Under Municipal Code, § 1-103, the city has adopted Robert’s Rules of Order, Newly Revised (RRONR). RRONR, § 40 prescribes an agenda, one item of which is “New Business.” Under “New Business” any member of the legislative body can introduce new business.
RRONR, § 40 also provides that the agenda is adopted by majority vote, and that after it has been adopted, it can be changed only by a suspension of the rules by two-thirds vote, or by unanimous consent. [Emphasis is mine.] The distinction between the two is that the latter does not require a formal vote. The legislator who wants to introduce a proposal out of order by unanimous consent simply says something along the lines, “With the unanimous consent of the board I would like to introduce....” If there is no objection the legislator simply proceeds with his introduction. If the board can change the agenda, surely it can add to, or take away, categories of the agenda, or items on the agenda.

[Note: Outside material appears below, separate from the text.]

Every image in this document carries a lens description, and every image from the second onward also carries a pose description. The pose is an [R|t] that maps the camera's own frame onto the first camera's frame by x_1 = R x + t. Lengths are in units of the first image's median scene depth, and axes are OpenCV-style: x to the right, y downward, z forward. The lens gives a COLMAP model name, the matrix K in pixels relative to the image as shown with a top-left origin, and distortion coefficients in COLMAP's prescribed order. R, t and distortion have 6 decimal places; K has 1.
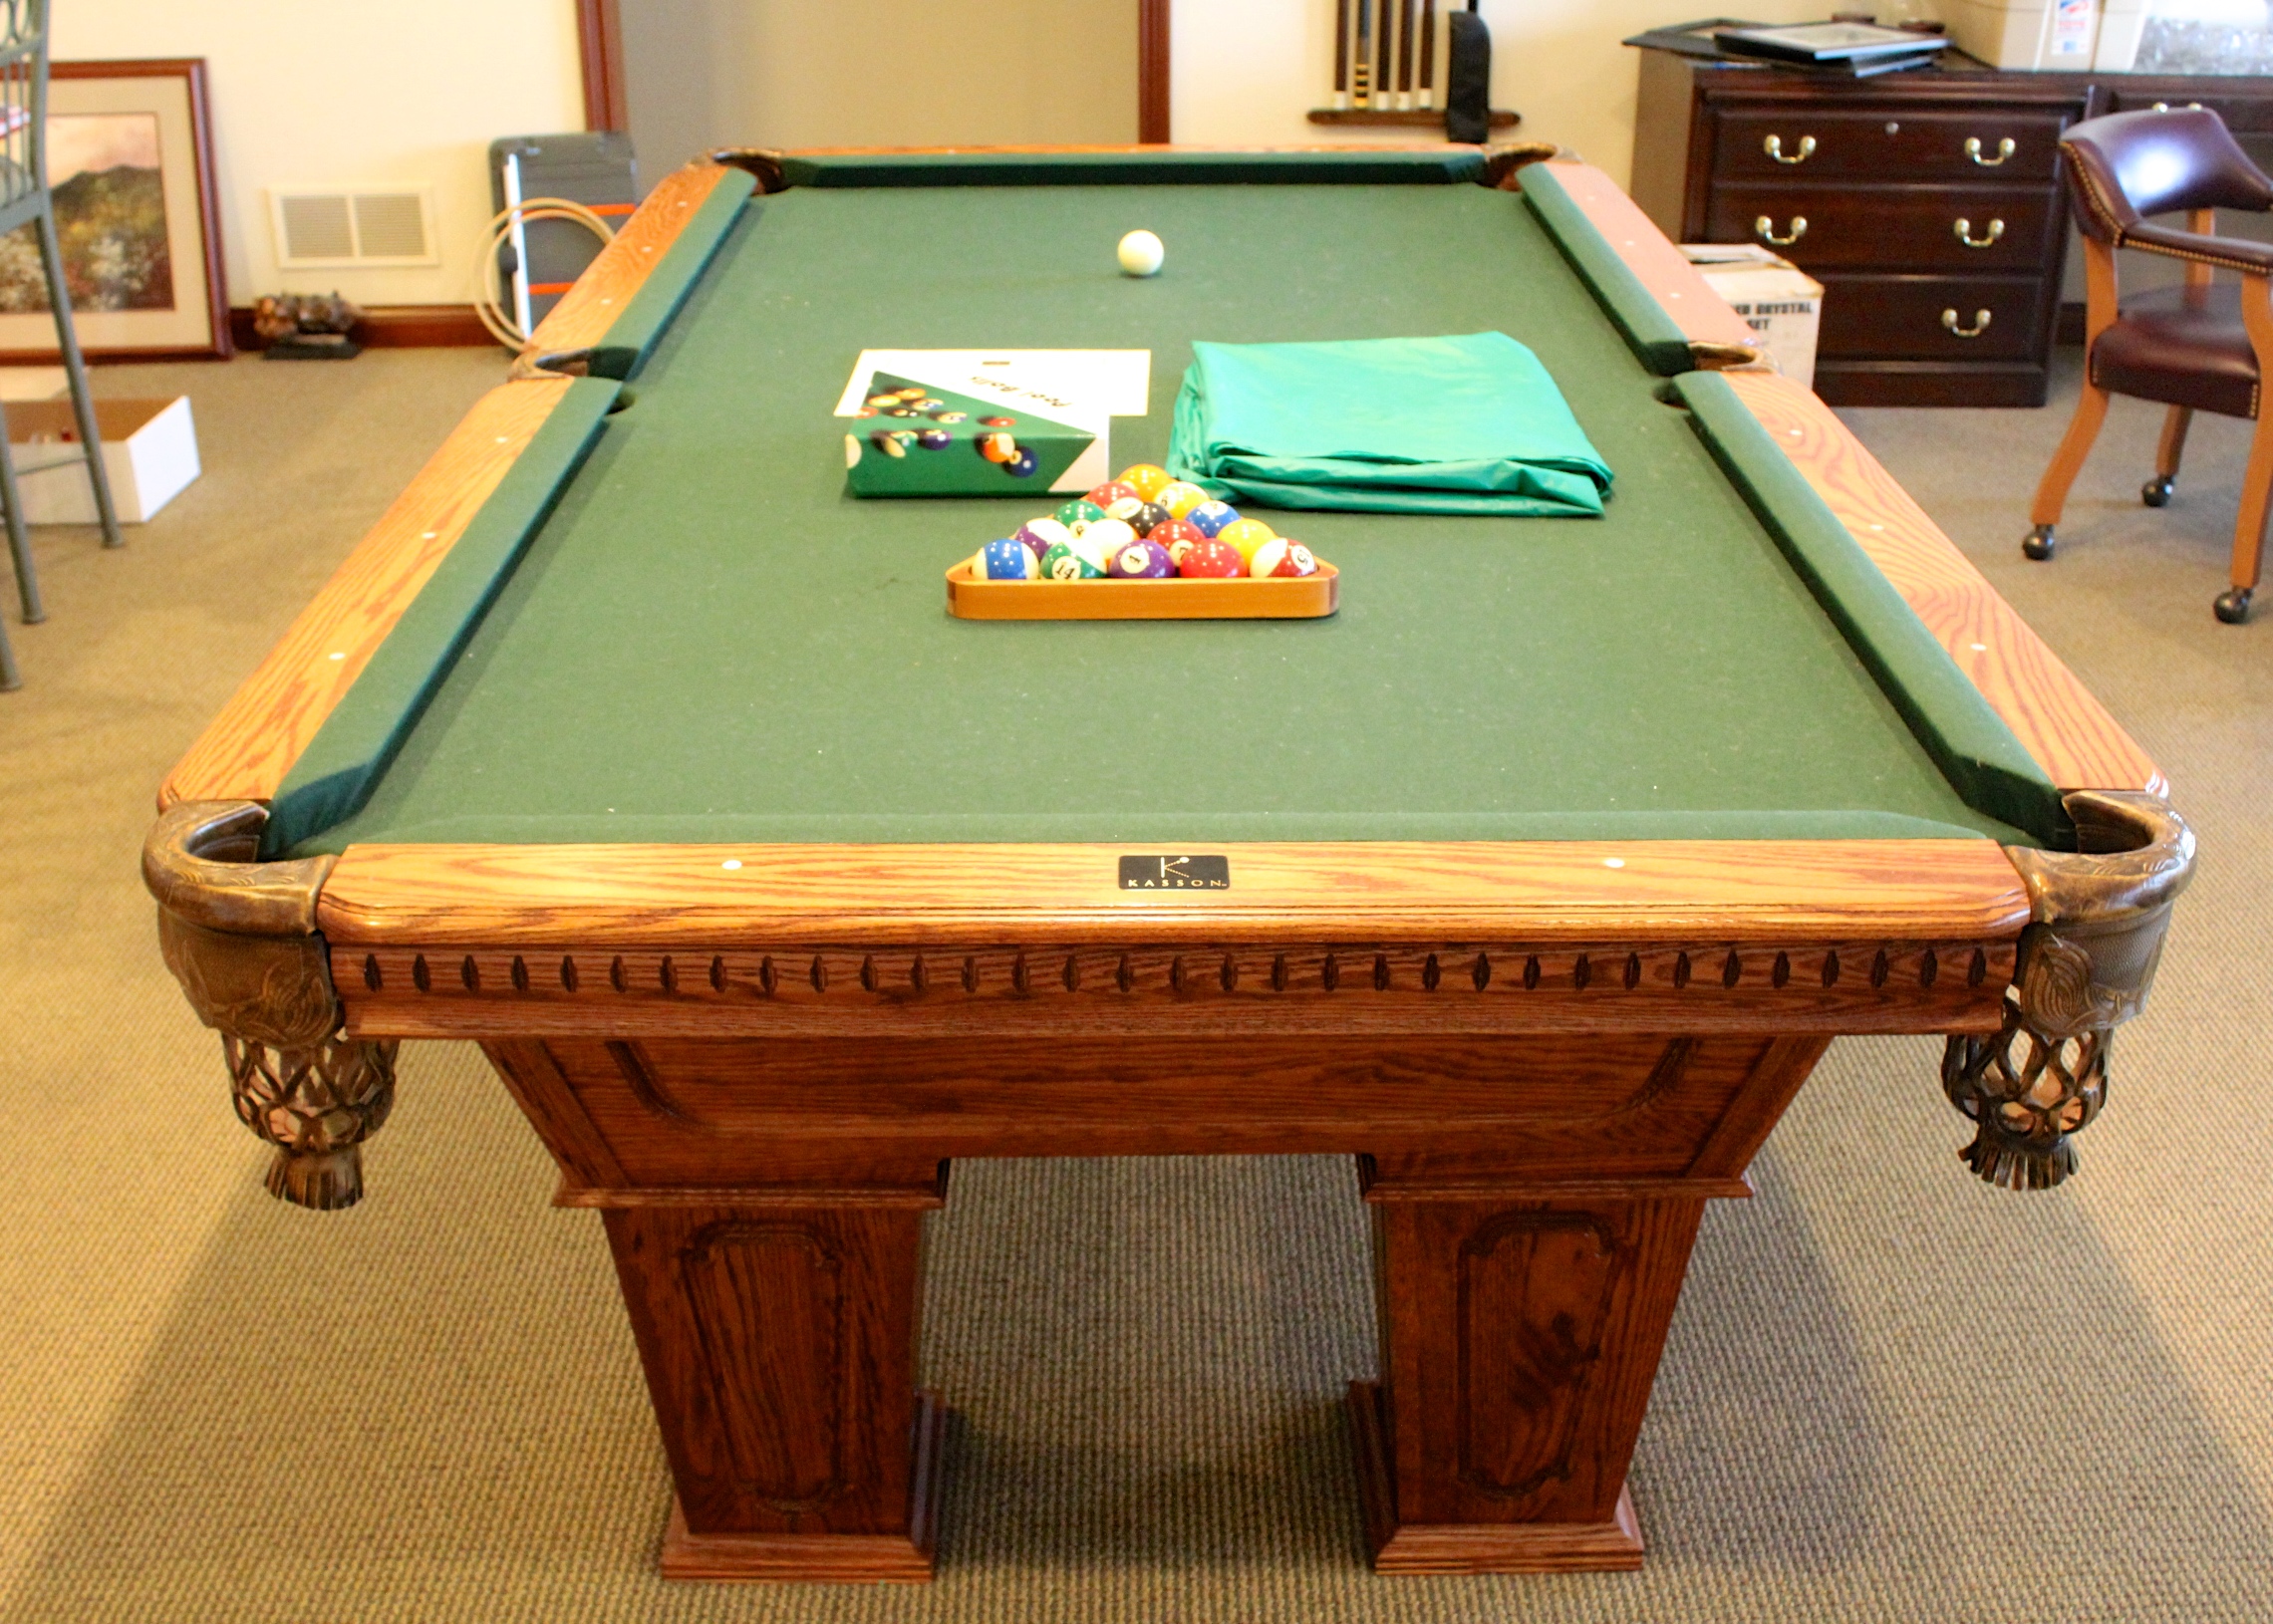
lens RADIAL K [[2376.4, 0, 1132.5], [0, 2376.4, 825.9], [0, 0, 1]] dist [-0.082441, 0.000000]
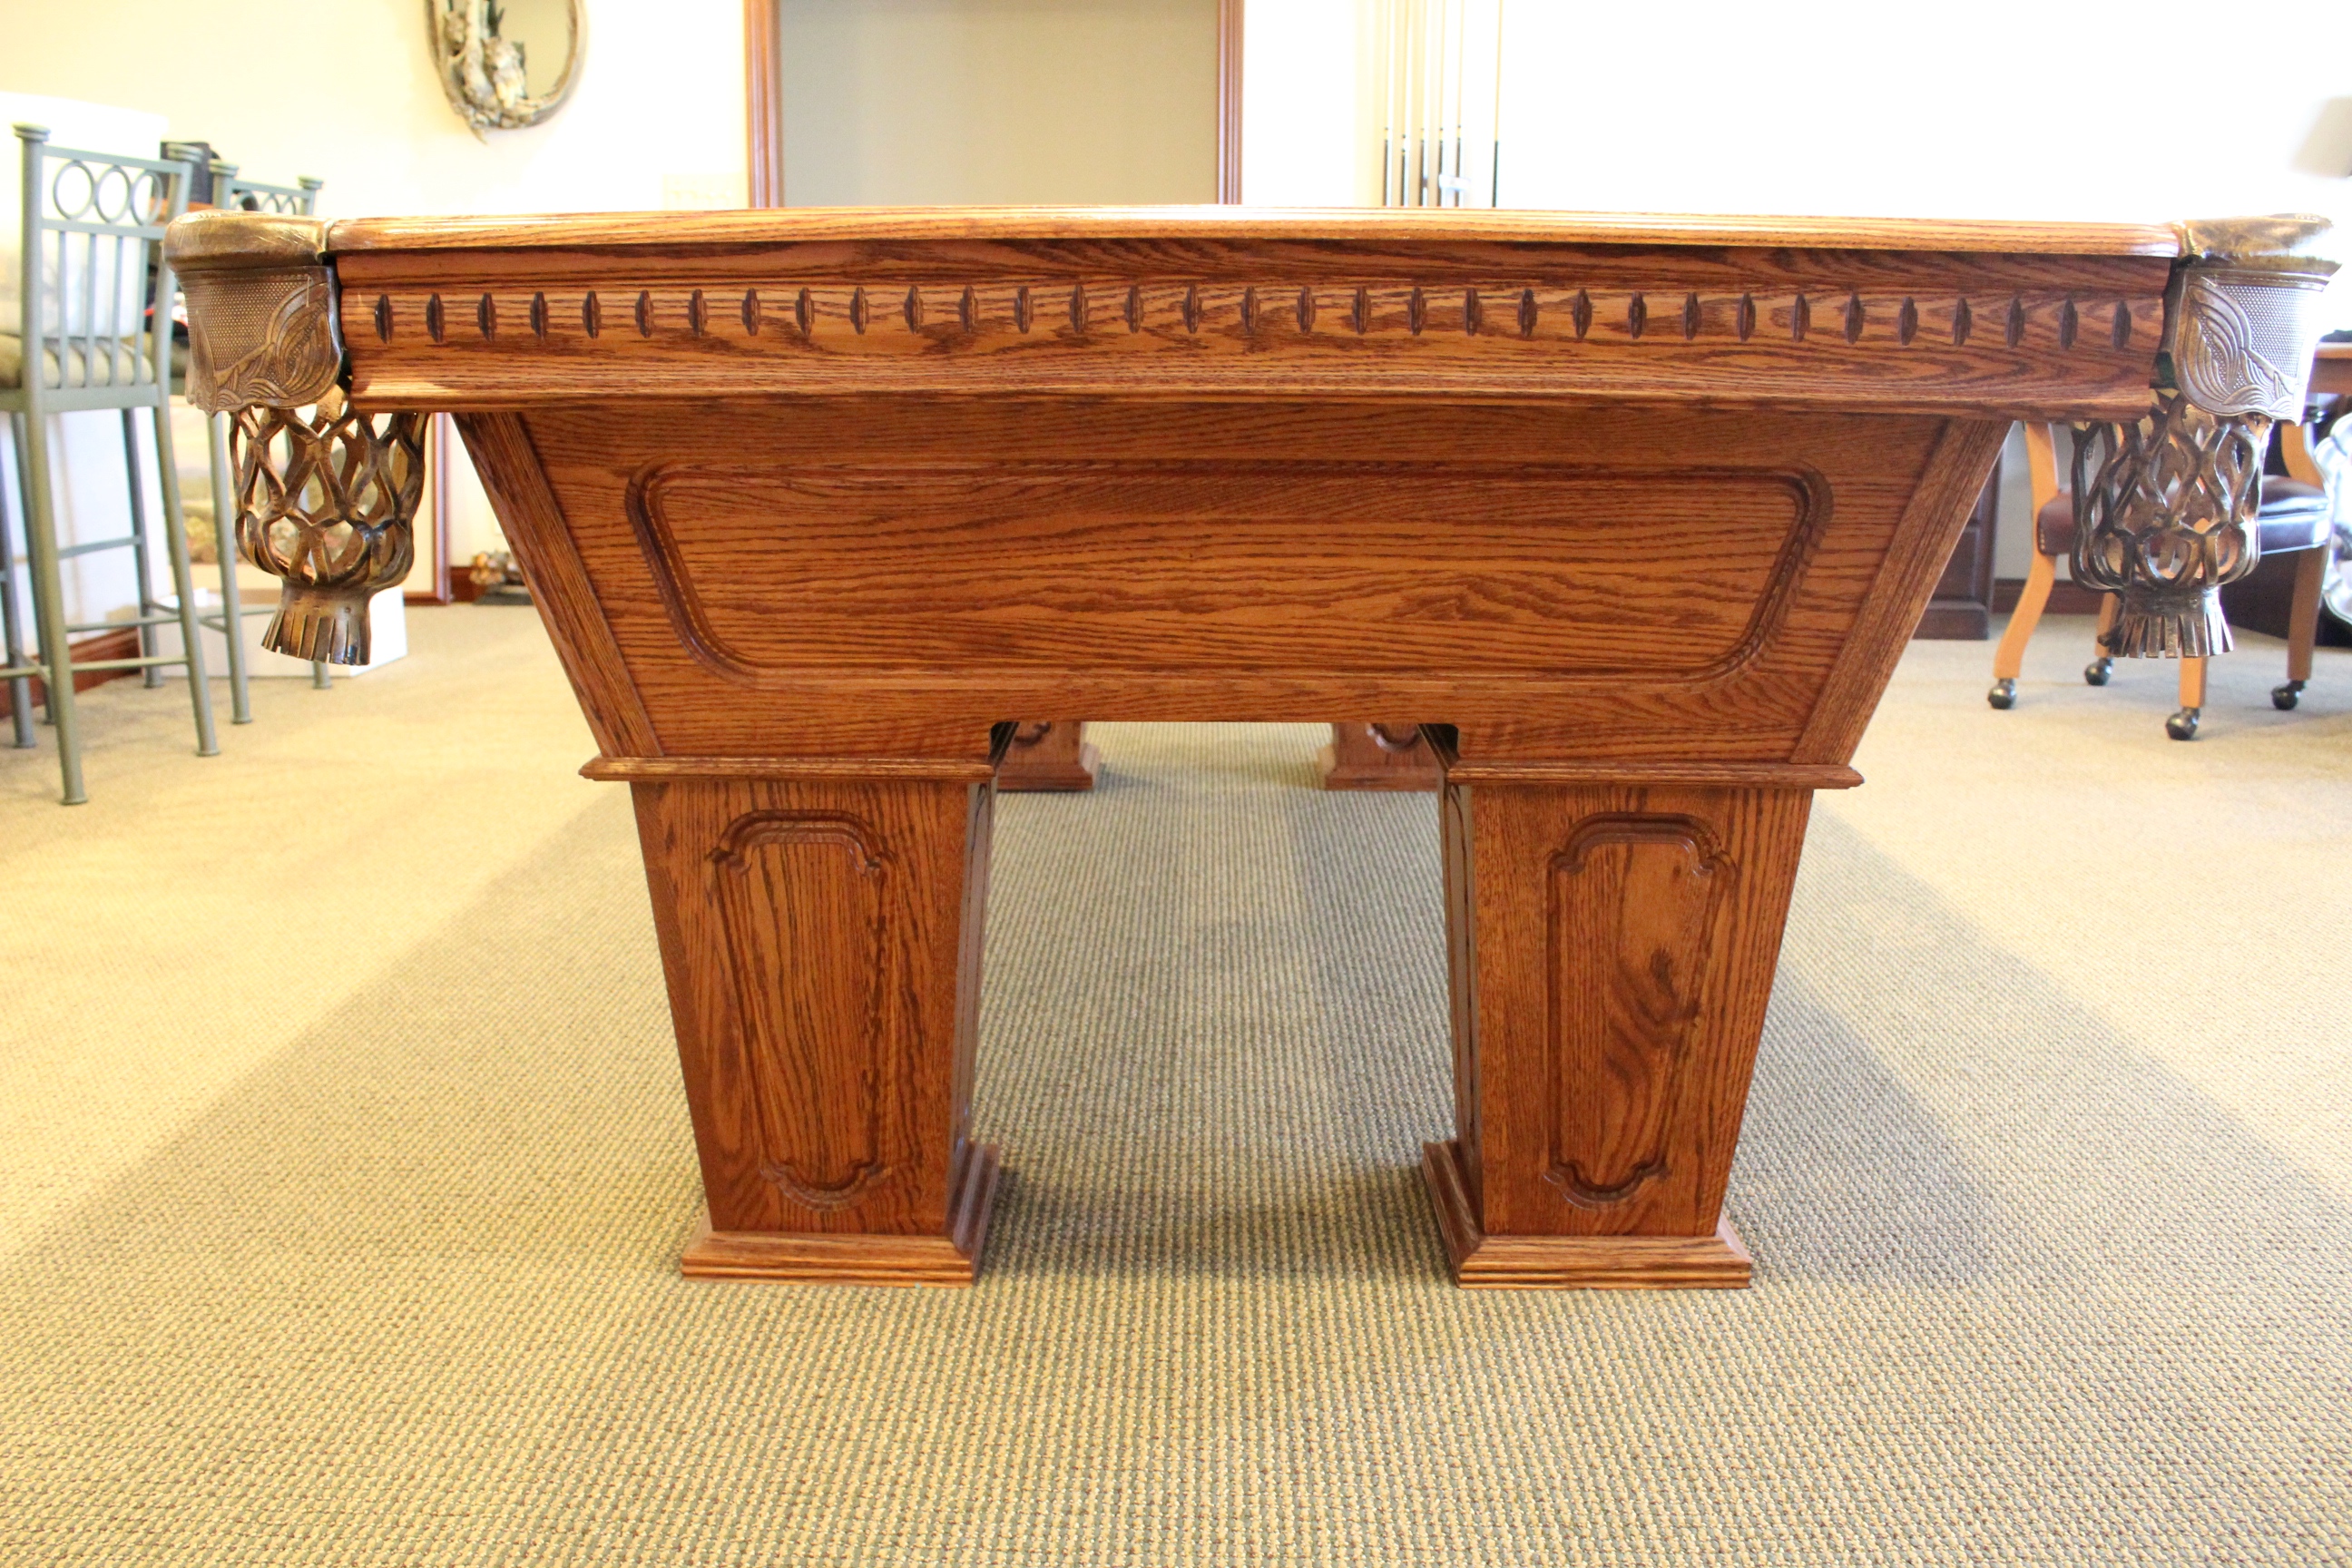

With respect to the effect of an agenda promulgated before a regular meeting, RRONR, § 40 also says:
In some organizations, it is customary to send each member, in advance of a meeting, an order of business or agenda, with some indication of the matters to be considered under each heading. Such an agenda is often provided for information only, with no intention or practice of submitting it for adoption. Unless a precirculated agenda is formally adopted at the session to which it applies, it is not binding as to detail or order of consideration, other than as it lists preexisting orders of the day, or conforms to the standard order of business, or an order of business prescribed by the rules of the organization. [Emphasis is mine.]
Finally, in Bradford v. City of Jellico, 1 Tenn. Chan. App. 700 (1901), an ordinance was challenged on the ground that it was passed in violation of the rules of procedure adopted by the council. The principal rule of procedure at issue required that an ordinance passed on first reading be sent to committee before being passed on second reading. Another rule permitted the rules of procedure to be suspended upon the unanimous consent of the city council and mayor.
In rejecting the challenge to the ordinance, the Court acknowledged that, “...where a municipal charter, or the law governing its legislative operations, requires a certain formality or mode of procedure to be followed in the enactment of municipal laws or ordinances, such charter requirement or law is mandatory.” [At 719.] However, said the Court, where
....these rules of order for the government of the city council are mere rules of procedure adopted by itself for its guidance and convenience. They are no part of its legislative or legal charter, and rest upon no positive prescription of the statutes of the state. Being rules of procedure adopted by the council for its own convenience and government in the enactment of ordinances, it is competent for the council to waive them, and certainly this is so with the consent of all the council present. This consent is assuredly sufficient, if it be expressly given, and such consent, in our opinion, may be implied. If an ordinance be legally passed on two readings at the meeting at which it is introduced, and at the next meeting it is put upon its passage on its third and final reading without objection by any member of the council present, based upon its nonreference to a committee, this is, in legal effect, equivalent to a waiver of the rule requiring a reference to a committee except by unanimous consent of the council. [At 719.]
Under Bradford, it appears that if the city council has adopted rules of procedure governing the agenda, it could, simply by implied unanimous consent (or by any other means prescribed by the rules), suspend those rules.